Reconciliation Week 2025 – SNAICC in the News
This week, we acknowledge National Reconciliation Week 2025, a time for all Australians to learn about our shared histories, cultures and achievements, and to explore how each of us can contribute to reconciliation in Australia, beginning with National Sorry Day on Monday, 26 May.
National Sorry Day 2025 commemorates the 28th anniversary of the Bringing Them Home Report, a landmark inquiry into the Stolen Generations that documented the forced removal of Aboriginal and Torres Strait Islander children under government policy. The report revealed the immense trauma inflicted on families and issued a clear message: never let this happen again. Yet, nearly three decades later, only 6% of its recommendations have been fully implemented.
This year’s Sorry Day, and the start of Reconciliation Week, come amid fresh warnings that Australia is failing to learn from its past. As reported by NIT, Arrernte Elder and Children’s Ground Chair William Tilmouth said that the trauma of Aboriginal and Torres Strait Islander child removals is not a chapter of the past, but one that is still unfolding. Aboriginal and Torres Strait Islander children are still being removed from their families, and at significantly alarming rates. According to Family Matters Report 2024, 41% of all children in out-of-home care are Aboriginal and Torres Strait Islander—despite Aboriginal and Torres Strait Islander children making up only 6% of the total child population in Australia—and Aboriginal and Torres Strait Islander children are 10.8 times more likely to be in out-of-home care than non-Indigenous children. Tilmouth said that real change requires more than symbolic gestures, calling for justice, self-determination and truth-telling as the foundation for reconciliation.
Arrernte and Luritja woman Catherine Liddle, CEO of SNAICC – National Voice for our Children, shared these concerns in her appearance on the ABC News Breakfast program. Catherine spoke deeply about the ongoing human cost of current child protection policies, reflecting on how generations of Aboriginal and Torres Strait Islander families continue to live with the trauma of removal. She said that children today still face a system that unfairly targets them and causes harm. Responding to an ABC article, I thought being a perfect mum was the only way to keep my kids safe, Catherine spoke about proud Yuin woman Carly Schofield’s story—a woman whose mother was forcibly removed and who grew up under the constant fear that her own children would be taken too. That fear shaped her entire life; making herself invisible in classrooms and later suffering from postnatal depression and deep anxiety. Catherine said that this is the truth-telling that Aboriginal people are asking for and that Aboriginal people want the opportunity to share their stories—and for those stories to be heard and acted on.
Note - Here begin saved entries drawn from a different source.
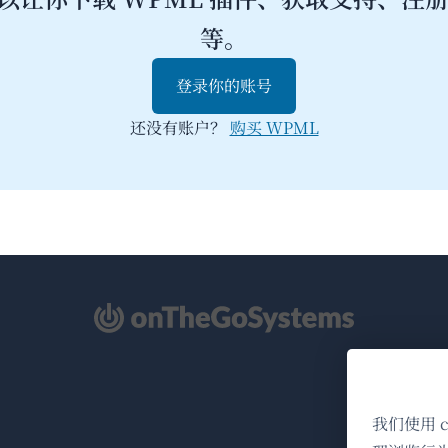
等。
登录你的账号
还没有账户？
购买 WPML
（在
新
窗
口
我们使用 
中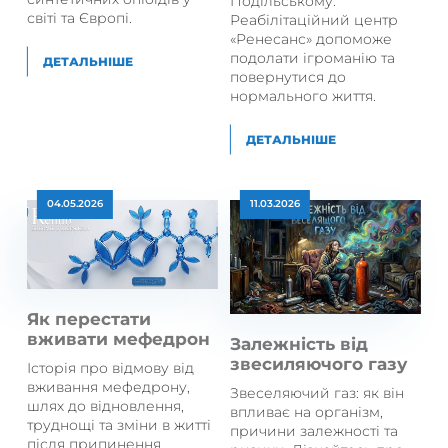
Подільському.
світі та Європі.
Реабілітаційний центр
«Ренесанс» допоможе
подолати ігроманію та
ДЕТАЛЬНІШЕ
повернутися до
нормального життя.
ДЕТАЛЬНІШЕ
04.05.2026
11.03.2026
Як перестати
вживати мефедрон
Залежність від
звесиляючого газу
Історія про відмову від
вживання мефедрону,
Звеселяючий газ: як він
шлях до відновлення,
впливає на організм,
труднощі та зміни в житті
причини залежності та
після припинення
According to reports, national spending on family support, intensive family support, protective intervention and care services totaled $9.4 billion in 2022-23, with 63% ($5.9 billion) allocated to crisis-end out-of-home care and placement services, while more than $1 billion was spent on keeping children in youth detention, but the outcomes remained disastrous. In Queensland, authorities recently acknowledged the state’s system is unsafe and have announced a 17-month Commission of Inquiry into the Queensland child protection system. Nationally, a third of children in the youth justice system have been through out-of-home care. Catherine pointed out that despite billions of dollars being spent, the system remains fundamentally broken, failing to prioritise early intervention and community-led solutions. She said that where positive change is occurring, it is because Aboriginal and Torres Strait Islander community-controlled services are involved, as they understand how to work with families to keep children safe and connected to culture.
Catherine said that solutions already exist in the Safe and Supported national framework, which all states and territories have endorsed, incorporating the Bringing Them Home recommendations and focusing on strengthening families and communities. The data show that when Aboriginal and Torres Strait Islander community-controlled organisations lead, outcomes improve—but the majority of funding still goes to mainstream providers or residential care settings with high rates of disconnection and harm. Catherine said that investments need to go where they are most effective; community-led services that allow children to grow up safe, cared for and connected to their families, communities and culture.